▶ [Job]:
The line with "INTEGRIDAD SEXUAL" marks the first line to copy, and the line with "La veille du" marks the last. Transcribe that stretch of the data below exactly, without pictures.

▶ [Source material]:
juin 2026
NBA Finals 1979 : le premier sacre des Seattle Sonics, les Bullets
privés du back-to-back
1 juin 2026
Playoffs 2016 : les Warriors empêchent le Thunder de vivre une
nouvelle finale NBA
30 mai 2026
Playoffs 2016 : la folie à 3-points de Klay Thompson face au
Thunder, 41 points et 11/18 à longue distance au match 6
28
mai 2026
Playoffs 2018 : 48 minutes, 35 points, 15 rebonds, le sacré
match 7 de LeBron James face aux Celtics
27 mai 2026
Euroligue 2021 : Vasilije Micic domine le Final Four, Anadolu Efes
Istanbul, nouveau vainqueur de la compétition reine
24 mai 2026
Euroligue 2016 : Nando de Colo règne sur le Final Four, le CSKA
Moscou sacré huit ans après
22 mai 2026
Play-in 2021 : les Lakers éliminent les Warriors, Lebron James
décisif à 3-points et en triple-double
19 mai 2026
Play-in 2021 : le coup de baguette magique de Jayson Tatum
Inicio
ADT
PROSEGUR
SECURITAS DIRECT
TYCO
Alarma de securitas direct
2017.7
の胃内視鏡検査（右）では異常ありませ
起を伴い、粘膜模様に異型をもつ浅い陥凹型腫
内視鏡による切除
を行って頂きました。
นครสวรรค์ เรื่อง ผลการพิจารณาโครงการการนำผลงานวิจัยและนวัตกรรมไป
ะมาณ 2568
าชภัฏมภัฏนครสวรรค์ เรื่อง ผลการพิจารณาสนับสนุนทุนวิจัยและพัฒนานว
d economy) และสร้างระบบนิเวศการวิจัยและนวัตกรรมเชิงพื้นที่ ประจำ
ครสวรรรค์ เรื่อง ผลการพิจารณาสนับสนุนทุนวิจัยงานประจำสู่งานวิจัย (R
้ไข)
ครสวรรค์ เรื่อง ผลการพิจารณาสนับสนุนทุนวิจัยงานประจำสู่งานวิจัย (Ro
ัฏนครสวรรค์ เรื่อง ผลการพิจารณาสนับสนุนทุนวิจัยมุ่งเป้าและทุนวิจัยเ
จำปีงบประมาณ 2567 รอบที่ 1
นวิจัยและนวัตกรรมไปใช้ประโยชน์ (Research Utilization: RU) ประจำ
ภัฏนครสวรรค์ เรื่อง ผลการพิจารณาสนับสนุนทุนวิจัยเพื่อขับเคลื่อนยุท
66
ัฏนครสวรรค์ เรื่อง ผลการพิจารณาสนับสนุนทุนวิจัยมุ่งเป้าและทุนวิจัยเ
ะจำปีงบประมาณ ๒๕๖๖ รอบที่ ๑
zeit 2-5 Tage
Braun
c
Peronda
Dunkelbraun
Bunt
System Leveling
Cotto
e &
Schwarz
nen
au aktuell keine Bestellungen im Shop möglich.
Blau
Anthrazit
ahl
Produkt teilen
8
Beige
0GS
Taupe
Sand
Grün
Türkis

* * *

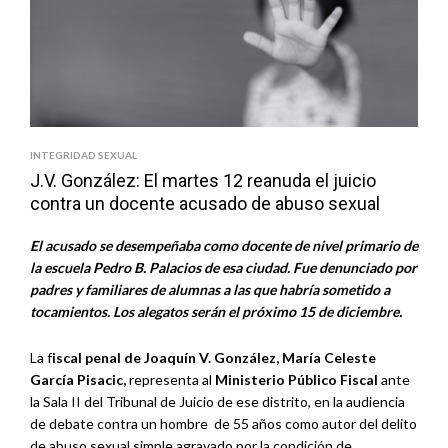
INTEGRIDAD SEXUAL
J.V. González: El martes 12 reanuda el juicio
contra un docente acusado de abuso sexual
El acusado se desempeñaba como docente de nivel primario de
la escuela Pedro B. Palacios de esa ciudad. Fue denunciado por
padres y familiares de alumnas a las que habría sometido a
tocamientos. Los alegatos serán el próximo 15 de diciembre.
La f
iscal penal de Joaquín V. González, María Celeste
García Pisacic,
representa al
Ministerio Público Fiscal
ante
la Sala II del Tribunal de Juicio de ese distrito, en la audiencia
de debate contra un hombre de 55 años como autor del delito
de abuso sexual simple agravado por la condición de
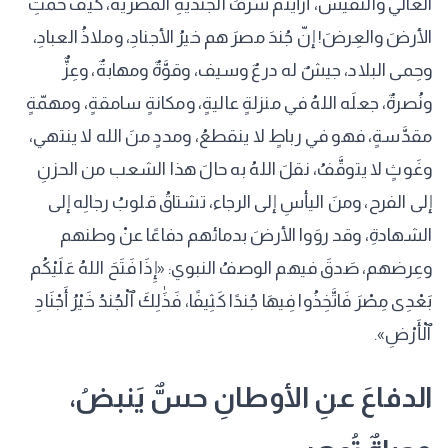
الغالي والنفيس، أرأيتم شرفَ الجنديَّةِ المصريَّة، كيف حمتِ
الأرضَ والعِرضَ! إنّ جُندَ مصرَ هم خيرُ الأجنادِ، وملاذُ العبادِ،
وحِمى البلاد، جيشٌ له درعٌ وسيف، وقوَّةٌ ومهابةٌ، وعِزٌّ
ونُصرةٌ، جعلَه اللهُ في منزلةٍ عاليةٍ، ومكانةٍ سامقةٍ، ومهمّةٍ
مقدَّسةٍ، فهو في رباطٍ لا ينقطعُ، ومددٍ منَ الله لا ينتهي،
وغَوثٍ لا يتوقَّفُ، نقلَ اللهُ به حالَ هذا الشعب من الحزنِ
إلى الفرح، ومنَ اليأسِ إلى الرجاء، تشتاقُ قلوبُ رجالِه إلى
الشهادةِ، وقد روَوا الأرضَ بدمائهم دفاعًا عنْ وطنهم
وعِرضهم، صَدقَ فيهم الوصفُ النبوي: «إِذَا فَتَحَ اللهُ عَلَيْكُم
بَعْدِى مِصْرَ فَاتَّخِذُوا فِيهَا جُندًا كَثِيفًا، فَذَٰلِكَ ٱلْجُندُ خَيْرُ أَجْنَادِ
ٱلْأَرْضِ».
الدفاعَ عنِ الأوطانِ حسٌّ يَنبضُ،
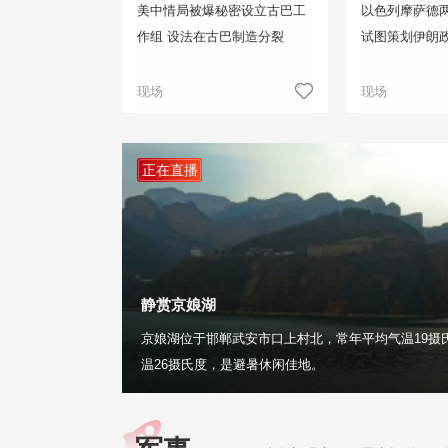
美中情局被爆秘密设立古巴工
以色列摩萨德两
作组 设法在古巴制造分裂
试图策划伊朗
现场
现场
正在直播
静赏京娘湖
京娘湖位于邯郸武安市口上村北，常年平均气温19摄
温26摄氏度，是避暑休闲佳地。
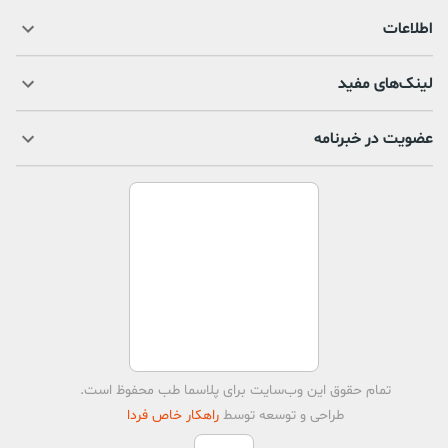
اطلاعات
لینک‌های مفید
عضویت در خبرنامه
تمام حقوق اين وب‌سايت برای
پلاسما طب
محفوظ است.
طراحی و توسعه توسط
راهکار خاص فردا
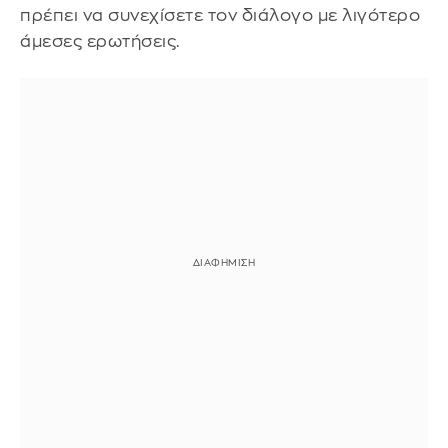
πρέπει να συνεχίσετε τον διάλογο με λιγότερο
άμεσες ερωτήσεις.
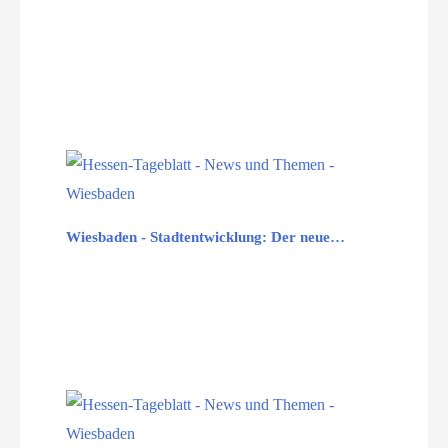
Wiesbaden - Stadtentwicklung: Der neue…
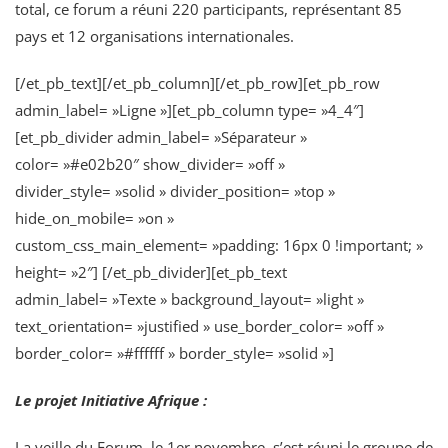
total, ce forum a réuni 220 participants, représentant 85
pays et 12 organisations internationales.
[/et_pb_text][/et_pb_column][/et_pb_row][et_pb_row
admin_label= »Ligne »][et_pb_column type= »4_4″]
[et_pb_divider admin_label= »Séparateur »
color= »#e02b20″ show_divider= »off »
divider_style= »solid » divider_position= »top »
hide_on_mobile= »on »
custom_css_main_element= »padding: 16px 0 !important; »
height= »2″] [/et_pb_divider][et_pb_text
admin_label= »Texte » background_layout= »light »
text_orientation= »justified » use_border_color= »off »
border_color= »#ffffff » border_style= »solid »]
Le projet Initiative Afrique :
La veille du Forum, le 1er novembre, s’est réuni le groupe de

▶ [Answer]:
INTEGRIDAD SEXUAL
J.V. González: El martes 12 reanuda el juicio
contra un docente acusado de abuso sexual
El acusado se desempeñaba como docente de nivel primario de
la escuela Pedro B. Palacios de esa ciudad. Fue denunciado por
padres y familiares de alumnas a las que habría sometido a
tocamientos. Los alegatos serán el próximo 15 de diciembre.
La f
iscal penal de Joaquín V. González, María Celeste
García Pisacic,
representa al
Ministerio Público Fiscal
ante
la Sala II del Tribunal de Juicio de ese distrito, en la audiencia
de debate contra un hombre de 55 años como autor del delito
de abuso sexual simple agravado por la condición de
الغالي والنفيس، أرأيتم شرفَ الجنديَّةِ المصريَّة، كيف حمتِ
الأرضَ والعِرضَ! إنّ جُندَ مصرَ هم خيرُ الأجنادِ، وملاذُ العبادِ،
وحِمى البلاد، جيشٌ له درعٌ وسيف، وقوَّةٌ ومهابةٌ، وعِزٌّ
ونُصرةٌ، جعلَه اللهُ في منزلةٍ عاليةٍ، ومكانةٍ سامقةٍ، ومهمّةٍ
مقدَّسةٍ، فهو في رباطٍ لا ينقطعُ، ومددٍ منَ الله لا ينتهي،
وغَوثٍ لا يتوقَّفُ، نقلَ اللهُ به حالَ هذا الشعب من الحزنِ
إلى الفرح، ومنَ اليأسِ إلى الرجاء، تشتاقُ قلوبُ رجالِه إلى
الشهادةِ، وقد روَوا الأرضَ بدمائهم دفاعًا عنْ وطنهم
وعِرضهم، صَدقَ فيهم الوصفُ النبوي: «إِذَا فَتَحَ اللهُ عَلَيْكُم
بَعْدِى مِصْرَ فَاتَّخِذُوا فِيهَا جُندًا كَثِيفًا، فَذَٰلِكَ ٱلْجُندُ خَيْرُ أَجْنَادِ
ٱلْأَرْضِ».
الدفاعَ عنِ الأوطانِ حسٌّ يَنبضُ،
美中情局被爆秘密设立古巴工
以色列摩萨德两
作组 设法在古巴制造分裂
试图策划伊朗
现场
现场
正在直播
静赏京娘湖
京娘湖位于邯郸武安市口上村北，常年平均气温19摄
温26摄氏度，是避暑休闲佳地。
اطلاعات
لینک‌های مفید
عضویت در خبرنامه
تمام حقوق اين وب‌سايت برای
پلاسما طب
محفوظ است.
طراحی و توسعه توسط
راهکار خاص فردا
πρέπει να συνεχίσετε τον διάλογο με λιγότερο
άμεσες ερωτήσεις.
Wiesbaden - Stadtentwicklung: Der neue…
total, ce forum a réuni 220 participants, représentant 85
pays et 12 organisations internationales.
[/et_pb_text][/et_pb_column][/et_pb_row][et_pb_row
admin_label= »Ligne »][et_pb_column type= »4_4″]
[et_pb_divider admin_label= »Séparateur »
color= »#e02b20″ show_divider= »off »
divider_style= »solid » divider_position= »top »
hide_on_mobile= »on »
custom_css_main_element= »padding: 16px 0 !important; »
height= »2″] [/et_pb_divider][et_pb_text
admin_label= »Texte » background_layout= »light »
text_orientation= »justified » use_border_color= »off »
border_color= »#ffffff » border_style= »solid »]
Le projet Initiative Afrique :
La veille du Forum, le 1er novembre, s’est réuni le groupe de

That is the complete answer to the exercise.